*Task details*.
Please carry on the passage about reading a GCE instance's serial console log, picking up right after its final sentence.

*Excerpt to read*.

-*-*-

In GCE in the VM instance overview screen click on the name of the instance of interest to get to the details view. Once there click on the “Serial port 1 (console)” link to see the serial log. We do not package the “gcloud” command line tools thus I’ll skip over the command line incantation to get the information.

But what shows up on the serial console is often not enough to really dig in and figure out what’s going on. Thus access to the full logs is necessary but the darn thing will not boot, so now what?

-*-*-

*Data listing*.
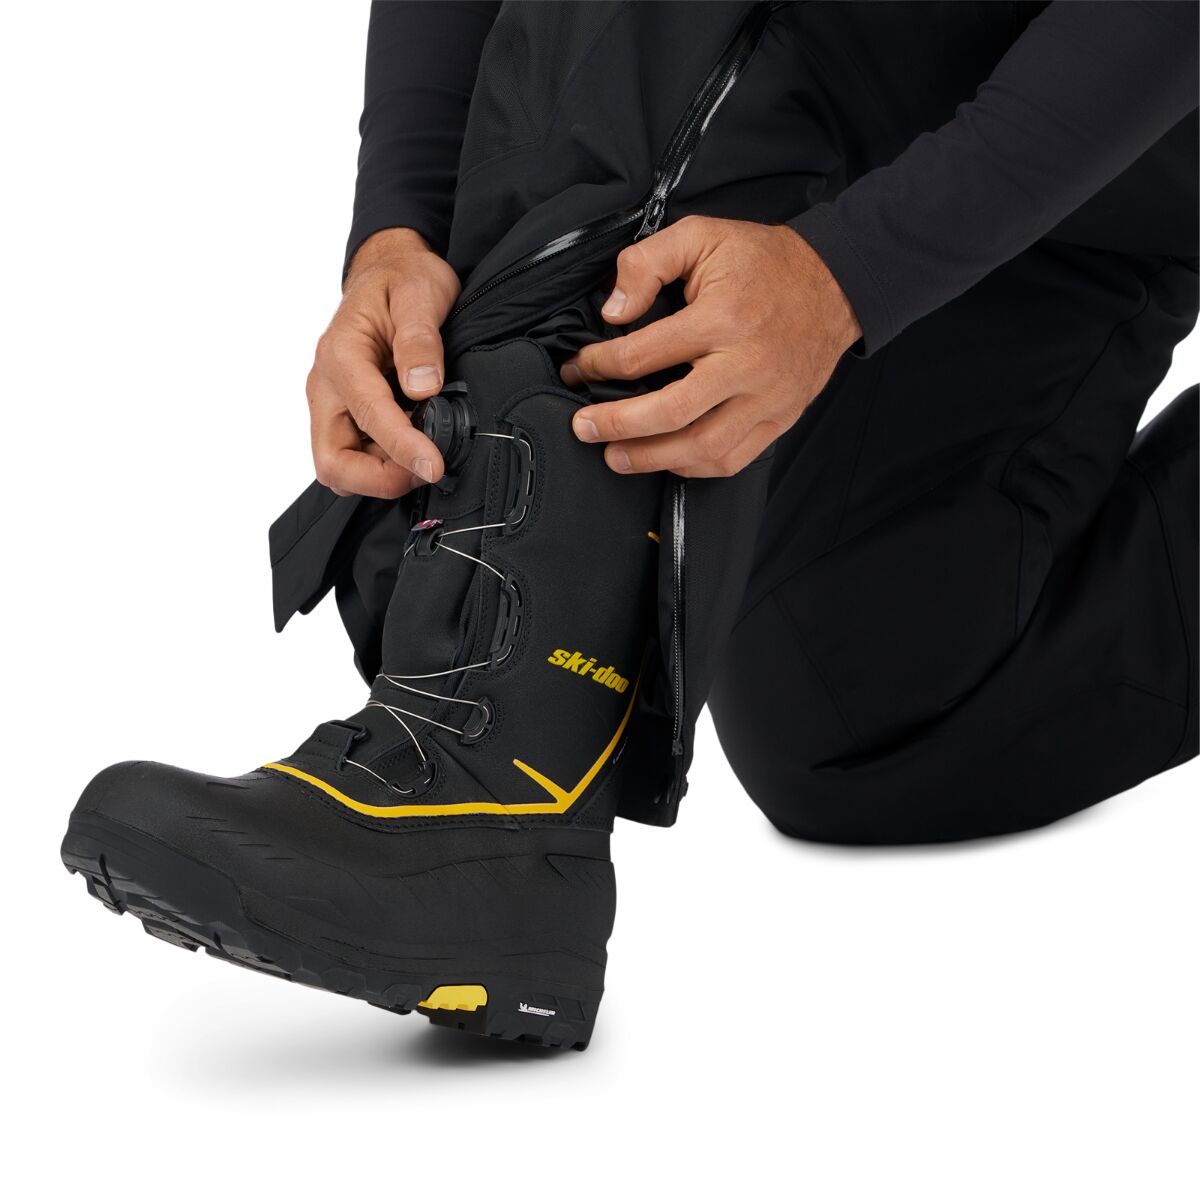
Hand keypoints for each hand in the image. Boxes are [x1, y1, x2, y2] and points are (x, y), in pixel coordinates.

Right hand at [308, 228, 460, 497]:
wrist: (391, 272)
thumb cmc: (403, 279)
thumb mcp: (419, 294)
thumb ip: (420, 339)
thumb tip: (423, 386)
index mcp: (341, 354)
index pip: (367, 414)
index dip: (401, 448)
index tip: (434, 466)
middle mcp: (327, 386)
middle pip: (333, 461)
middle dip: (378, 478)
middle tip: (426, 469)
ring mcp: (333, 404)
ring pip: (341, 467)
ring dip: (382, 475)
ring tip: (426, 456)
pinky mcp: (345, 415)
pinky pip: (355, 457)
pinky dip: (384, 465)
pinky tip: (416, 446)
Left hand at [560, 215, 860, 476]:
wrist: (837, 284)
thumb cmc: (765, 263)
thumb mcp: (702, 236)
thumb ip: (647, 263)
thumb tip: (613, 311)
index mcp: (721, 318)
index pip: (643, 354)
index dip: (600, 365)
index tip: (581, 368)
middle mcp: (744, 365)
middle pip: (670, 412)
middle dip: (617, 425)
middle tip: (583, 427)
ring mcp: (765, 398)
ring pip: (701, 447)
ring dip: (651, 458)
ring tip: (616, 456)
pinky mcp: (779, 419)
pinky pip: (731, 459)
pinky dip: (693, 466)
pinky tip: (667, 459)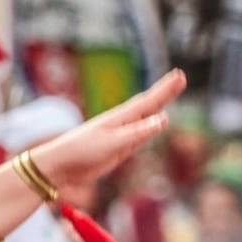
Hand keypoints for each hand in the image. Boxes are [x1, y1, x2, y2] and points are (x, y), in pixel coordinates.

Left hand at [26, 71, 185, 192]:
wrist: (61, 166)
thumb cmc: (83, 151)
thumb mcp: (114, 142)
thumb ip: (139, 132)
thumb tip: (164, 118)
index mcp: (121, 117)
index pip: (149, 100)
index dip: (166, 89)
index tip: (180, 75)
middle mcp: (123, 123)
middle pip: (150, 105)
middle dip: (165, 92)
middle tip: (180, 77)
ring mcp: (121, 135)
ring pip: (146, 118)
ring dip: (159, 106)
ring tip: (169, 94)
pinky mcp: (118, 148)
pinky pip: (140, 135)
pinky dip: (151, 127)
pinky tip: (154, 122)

-*-*-

*Output for this exercise*.
To get access to the full logs we need to use the boot disk of the instance that doesn’t boot and attach it to a running instance. Here is how that works:

In AWS EC2 in the instance overview screen with the troubled instance selected in the instance details panel below and click on the link next to “Root device” (/dev/sda1) then click on the volume ID shown, starts with “vol-“. In the volume overview screen click the “Actions” drop down menu and the click “Create snapshot“, enter a description if you’d like and create the snapshot. Click the link on the following page to follow along with the snapshot creation. Time to get a beverage. Once the snapshot is complete click the “Actions” drop-down menu and click “Create Volume“. Make sure to create the volume in the AZ (Availability Zone) where you intent to start, or have a running, instance to attach the disk to. Once the volume is created attach it to the running instance.

In Azure you want to navigate to the resource group in which you started the troubled instance. In the resource group select the “Virtual machine” that has trouble, and delete it. This will leave the boot disk behind. You can than attach the disk to a running or new instance in the same region and resource group.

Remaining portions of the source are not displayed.